DIRECTIVE:
Copy each of the entries below faithfully, setting aside any pictures.

EXERCISE INPUT:

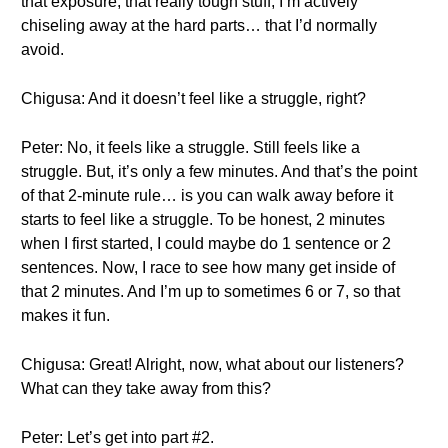
that exposure, that really tough stuff, I’m actively
chiseling away at the hard parts… that I’d normally
avoid.
Chigusa: And it doesn’t feel like a struggle, right?
Peter: No, it feels like a struggle. Still feels like a
struggle. But, it’s only a few minutes. And that’s the point
of that 2-minute rule… is you can walk away before it
starts to feel like a struggle. To be honest, 2 minutes
when I first started, I could maybe do 1 sentence or 2
sentences. Now, I race to see how many get inside of
that 2 minutes. And I’m up to sometimes 6 or 7, so that
makes it fun.
Chigusa: Great! Alright, now, what about our listeners?
What can they take away from this?
Peter: Let’s get into part #2.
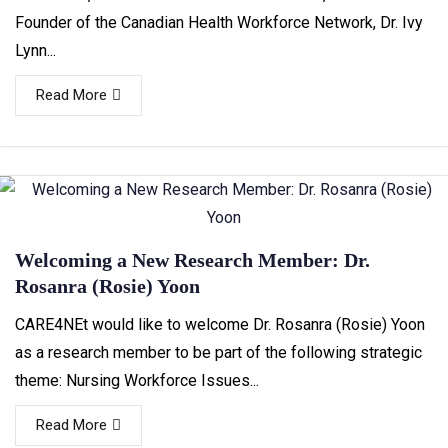
Founder of the Canadian Health Workforce Network, Dr. Ivy
Lynn...
Read More
Welcoming a New Research Member: Dr.
Rosanra (Rosie) Yoon
CARE4NEt would like to welcome Dr. Rosanra (Rosie) Yoon
as a research member to be part of the following strategic
theme: Nursing Workforce Issues...
Read More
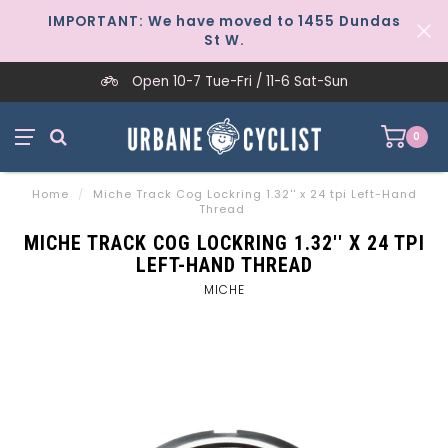
IMPORTANT: We have moved to 1455 Dundas
St W.
Open 10-7 Tue-Fri / 11-6 Sat-Sun
0
Home
/
Miche Track Cog Lockring 1.32'' x 24 tpi Left-Hand
Thread
MICHE TRACK COG LOCKRING 1.32'' X 24 TPI
LEFT-HAND THREAD
MICHE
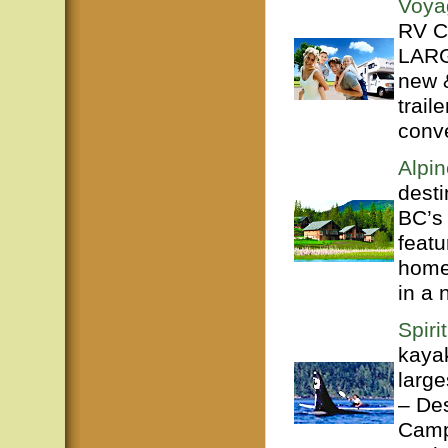
Voya
RV Ce
LARG
new 
trail
conve
Alpi
desti
BC’s
featu
home
in a n
Spiri
kayak
large
– De
Campb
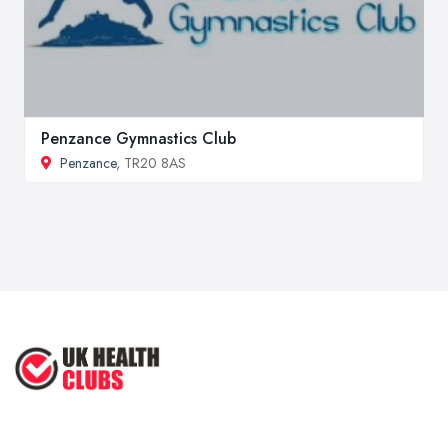
Penzance Gymnastics Club
Penzance
, TR20 8AS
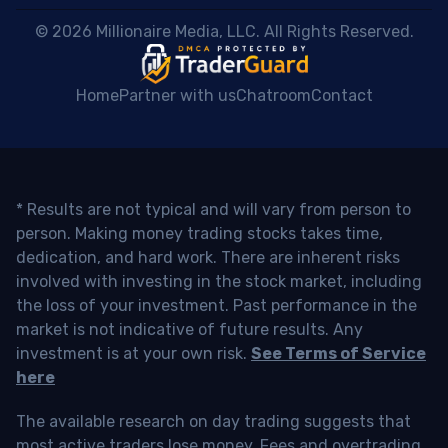
 © 2026 Millionaire Media, LLC. All Rights Reserved. 
Home
Partner with us
Chatroom
Contact
* Results are not typical and will vary from person to
person. Making money trading stocks takes time,
dedication, and hard work. There are inherent risks
involved with investing in the stock market, including
the loss of your investment. Past performance in the
market is not indicative of future results. Any
investment is at your own risk.
See Terms of Service
here
The available research on day trading suggests that
most active traders lose money. Fees and overtrading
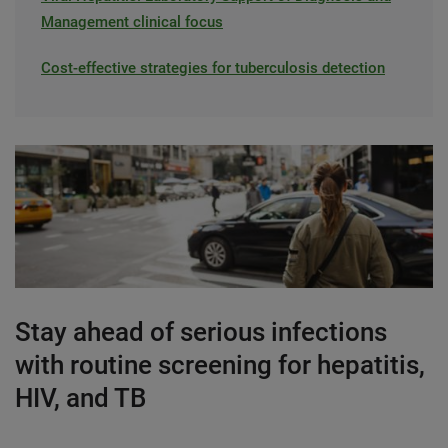
Management clinical focus
Cost-effective strategies for tuberculosis detection
Stay ahead of serious infections
with routine screening for hepatitis,
HIV, and TB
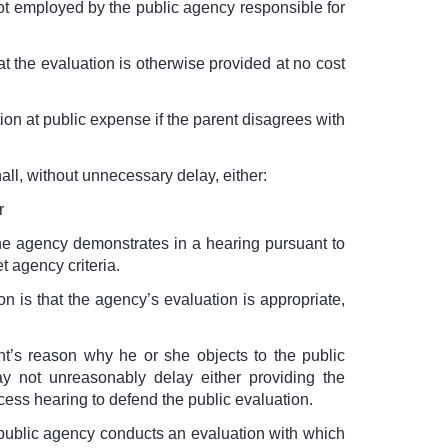
ot employed by the public agency responsible for
at the evaluation is otherwise provided at no cost
ion at public expense if the parent disagrees with
all, without unnecessary delay, either:
r
the agency demonstrates in a hearing pursuant to
t agency criteria.
on is that the agency’s evaluation is appropriate,
nt’s reason why he or she objects to the public
y not unreasonably delay either providing the
cess hearing to defend the public evaluation.
e public agency conducts an evaluation with which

OUTPUT FOR THIS EXERCISE:
that exposure, that really tough stuff, I’m actively
chiseling away at the hard parts… that I’d normally
avoid.
Chigusa: And it doesn’t feel like a struggle, right?
Peter: No, it feels like a struggle. Still feels like a
struggle. But, it’s only a few minutes. And that’s the point
of that 2-minute rule… is you can walk away before it
starts to feel like a struggle. To be honest, 2 minutes
when I first started, I could maybe do 1 sentence or 2
sentences. Now, I race to see how many get inside of
that 2 minutes. And I’m up to sometimes 6 or 7, so that
makes it fun.
Chigusa: Great! Alright, now, what about our listeners?
What can they take away from this?
Peter: Let’s get into part #2.
Founder of the Canadian Health Workforce Network, Dr. Ivy
Lynn...
Read More
Welcoming a New Research Member: Dr.
Rosanra (Rosie) Yoon
CARE4NEt would like to welcome Dr. Rosanra (Rosie) Yoon
as a research member to be part of the following strategic
theme: Nursing Workforce Issues...
Read More
IMPORTANT: We have moved to 1455 Dundas
St W.
Open 10-7 Tue-Fri / 11-6 Sat-Sun
0
Home
/
Miche Track Cog Lockring 1.32'' x 24 tpi Left-Hand
Thread
MICHE TRACK COG LOCKRING 1.32'' X 24 TPI
LEFT-HAND THREAD
MICHE
Voya
RV Ce
LARG
new 
trail
conve
Alpi
desti
BC’s
featu
home
in a n
Spiri
kayak
large
– De
Campb
Penzance Gymnastics Club
Penzance
, TR20 8AS
 © 2026 Millionaire Media, LLC. All Rights Reserved. 
Home
Partner with us
Chatroom
Contact
* Results are not typical and will vary from person to
person. Making money trading stocks takes time,
dedication, and hard work. There are inherent risks
involved with investing in the stock market, including
the loss of your investment. Past performance in the
market is not indicative of future results. Any
investment is at your own risk.
See Terms of Service
here
The available research on day trading suggests that
most active traders lose money. Fees and overtrading
Management clinical focus
Cost-effective strategies for tuberculosis detection
Stay ahead of serious infections
with routine screening for hepatitis,
HIV, and TB
ot employed by the public agency responsible for
at the evaluation is otherwise provided at no cost
ion at public expense if the parent disagrees with
all, without unnecessary delay, either:
r
the agency demonstrates in a hearing pursuant to
t agency criteria.
on is that the agency’s evaluation is appropriate,
nt’s reason why he or she objects to the public
y not unreasonably delay either providing the
cess hearing to defend the public evaluation.
e public agency conducts an evaluation with which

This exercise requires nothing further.